The United States Government has recognized neither the so-called Munich Agreement nor the occupation of Czechoslovakia by Germany. From the point of view of the United States Government, the Czechoslovak Republic exists de jure. The uninterrupted recognition of Colonel Vladimír S. Hurban as Czechoslovak Minister to the United States is considered a practical interpretation of this attitude.

Before the organization of the Provisional Government of Czechoslovakia in London and its subsequent recognition by the Allies, the attitude of the United States Government was perfectly understood and fully appreciated by the broad Czechoslovak masses and their leaders. However, since the establishment of the Provisional Government under the presidency of Dr.

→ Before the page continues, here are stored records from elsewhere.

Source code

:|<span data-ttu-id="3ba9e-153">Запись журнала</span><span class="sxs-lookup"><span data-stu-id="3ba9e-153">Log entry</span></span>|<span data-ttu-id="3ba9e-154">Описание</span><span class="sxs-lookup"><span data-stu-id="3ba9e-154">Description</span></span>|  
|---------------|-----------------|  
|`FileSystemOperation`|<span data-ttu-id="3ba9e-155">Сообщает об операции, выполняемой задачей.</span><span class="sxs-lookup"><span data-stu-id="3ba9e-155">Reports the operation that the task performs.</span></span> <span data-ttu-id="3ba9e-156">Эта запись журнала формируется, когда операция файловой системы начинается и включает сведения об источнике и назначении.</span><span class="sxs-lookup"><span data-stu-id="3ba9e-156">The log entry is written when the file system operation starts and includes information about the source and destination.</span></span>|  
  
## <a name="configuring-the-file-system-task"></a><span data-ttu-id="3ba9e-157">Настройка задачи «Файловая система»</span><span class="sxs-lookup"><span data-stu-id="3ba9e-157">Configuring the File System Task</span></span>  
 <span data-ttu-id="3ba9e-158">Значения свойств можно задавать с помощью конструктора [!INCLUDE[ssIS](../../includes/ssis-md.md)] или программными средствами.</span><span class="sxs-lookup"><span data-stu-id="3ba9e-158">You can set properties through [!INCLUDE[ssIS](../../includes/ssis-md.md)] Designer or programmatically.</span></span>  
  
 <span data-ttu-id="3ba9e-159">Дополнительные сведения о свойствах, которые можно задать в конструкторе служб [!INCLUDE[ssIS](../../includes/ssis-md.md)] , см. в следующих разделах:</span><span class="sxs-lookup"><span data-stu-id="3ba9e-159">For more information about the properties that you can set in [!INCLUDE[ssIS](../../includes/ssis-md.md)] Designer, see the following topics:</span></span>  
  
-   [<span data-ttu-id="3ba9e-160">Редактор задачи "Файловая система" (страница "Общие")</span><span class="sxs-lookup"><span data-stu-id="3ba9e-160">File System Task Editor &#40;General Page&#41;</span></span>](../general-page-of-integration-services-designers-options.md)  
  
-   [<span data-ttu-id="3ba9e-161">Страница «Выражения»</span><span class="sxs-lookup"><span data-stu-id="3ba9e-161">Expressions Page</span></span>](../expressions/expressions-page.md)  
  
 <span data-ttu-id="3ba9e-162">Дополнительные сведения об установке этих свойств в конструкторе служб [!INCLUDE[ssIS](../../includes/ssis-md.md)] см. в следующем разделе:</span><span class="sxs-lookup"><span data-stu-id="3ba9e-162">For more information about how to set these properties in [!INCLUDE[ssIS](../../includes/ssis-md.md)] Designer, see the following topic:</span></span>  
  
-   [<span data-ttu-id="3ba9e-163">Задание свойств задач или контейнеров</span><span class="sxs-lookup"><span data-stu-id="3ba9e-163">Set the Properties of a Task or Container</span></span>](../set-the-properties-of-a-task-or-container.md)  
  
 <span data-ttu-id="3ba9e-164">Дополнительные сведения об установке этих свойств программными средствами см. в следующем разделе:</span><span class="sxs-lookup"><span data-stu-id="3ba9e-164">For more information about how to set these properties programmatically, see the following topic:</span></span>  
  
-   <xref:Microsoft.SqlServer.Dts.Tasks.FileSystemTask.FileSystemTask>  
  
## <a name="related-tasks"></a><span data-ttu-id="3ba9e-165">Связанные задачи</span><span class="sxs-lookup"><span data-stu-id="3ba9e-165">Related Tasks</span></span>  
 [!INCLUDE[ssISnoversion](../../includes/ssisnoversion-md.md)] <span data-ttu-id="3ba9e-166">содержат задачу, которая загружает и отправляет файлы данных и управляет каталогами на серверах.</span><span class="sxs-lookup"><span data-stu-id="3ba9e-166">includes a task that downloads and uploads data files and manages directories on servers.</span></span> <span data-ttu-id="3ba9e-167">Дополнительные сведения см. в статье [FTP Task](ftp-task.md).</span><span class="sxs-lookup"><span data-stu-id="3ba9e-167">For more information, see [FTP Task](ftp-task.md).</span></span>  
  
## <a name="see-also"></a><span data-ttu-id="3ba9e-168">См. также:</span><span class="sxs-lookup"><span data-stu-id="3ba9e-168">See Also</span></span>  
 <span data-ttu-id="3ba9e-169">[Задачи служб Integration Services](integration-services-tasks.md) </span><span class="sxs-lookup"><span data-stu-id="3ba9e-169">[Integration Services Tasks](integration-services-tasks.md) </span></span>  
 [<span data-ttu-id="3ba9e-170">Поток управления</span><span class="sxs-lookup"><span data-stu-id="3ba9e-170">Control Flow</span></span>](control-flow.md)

Eduard Beneš whose resignation, tendered under extreme duress, must not be considered valid, the negative attitude of the United States Government toward the Czechoslovak Government has had most unfavorable repercussions in the struggle against German domination. This is true from the international as well as the national point of view.

The fact that Mr. Anthony Drexel Biddle was appointed as United States envoy to all the refugee Governments in England with the exception of the Czechoslovak, carries not only negative implications for the Czechoslovak Government but has the positive effect of weakening the international prestige of the Czechoslovak Provisional Government. The de jure recognition of the Czechoslovak Republic, significant as it is, is not sufficient in view of the fact that a Czechoslovak Government, recognized by the Allies, exists. The Germans immediately seized upon and stressed this point, and reports from Czechoslovakia indicate that the German authorities are making political capital of the fact that the United States Government has not recognized the Czechoslovak Provisional Government. Reports from London, on the other hand, indicate that the relations of the Czechoslovak Government with other States and their representatives, are being impaired because of the weight attached to the question of recognition by the United States.

The discriminatory attitude of the United States Government which singles out the Czechoslovak refugee Government from all other refugee Governments, has a still more unfavorable effect upon the Czechoslovak people, upon those who suffer heroically under Nazi domination as well as upon those who fight heroically with the Allies. The broad masses, especially in Czechoslovakia where all means of public enlightenment are in the hands of the Nazis, interpret the policy of the United States as a retraction from the very definite position [Page 24]taken after the Hitler coup in March 1939. To a lesser degree but still very important, is the influence upon our fighting forces. Although recognized as one of the best from the military point of view, they cannot feel they enjoy equal prestige with their comrades, Polish, Dutch, Norwegian, etc., in the eyes of the United States.

Since the policy of the United States toward the Allies who are fighting the totalitarian States is definitely fixed, the recognition of the Provisional Government would lend tremendous moral support to the Czechoslovaks and would be a strong factor in encouraging all other nations who are or are likely to become the victims of German world domination. It would be of most disturbing significance to Hitler in his drive to dominate the Balkans and the near East.

  1. The memorandum of the Czech organization is not printed.